# [TASK TO COMPLETE]
Copy every entry in the listing below exactly, but not the pictures.

------------------------

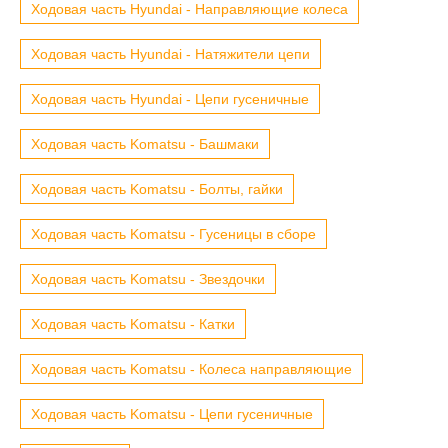
Ходовая часть Hyundai - Направляющие колеса
Ходовая часть Hyundai - Натяжители цепи
Ходовая часть Hyundai - Цепи гусеничные
Ходовая часть Komatsu - Башмаки
Ходовая часть Komatsu - Болты, гайки
Ходовая часть Komatsu - Гусеницы в сборе
Ходовая часть Komatsu - Звездочки
Ходовая часть Komatsu - Катки
Ходовая часть Komatsu - Колеса направляющие
Ходовая часть Komatsu - Цепи гусеничные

------------------------

# [THE ANSWER]
Ходовая часть Hyundai - Направляющие колеса
Ходовая часть Hyundai - Натяжители цепи
Ходовая часть Hyundai - Цепи гусеничные
Ходовая часть Komatsu - Башмаки
Ходовая часть Komatsu - Болты, гайки
Ходовая часть Komatsu - Гусеницы в сборе
Ходовая часть Komatsu - Звездочки
Ходовая часть Komatsu - Катки
Ходовая часть Komatsu - Колеса направляющие
Ходовая часть Komatsu - Цепи гусеничные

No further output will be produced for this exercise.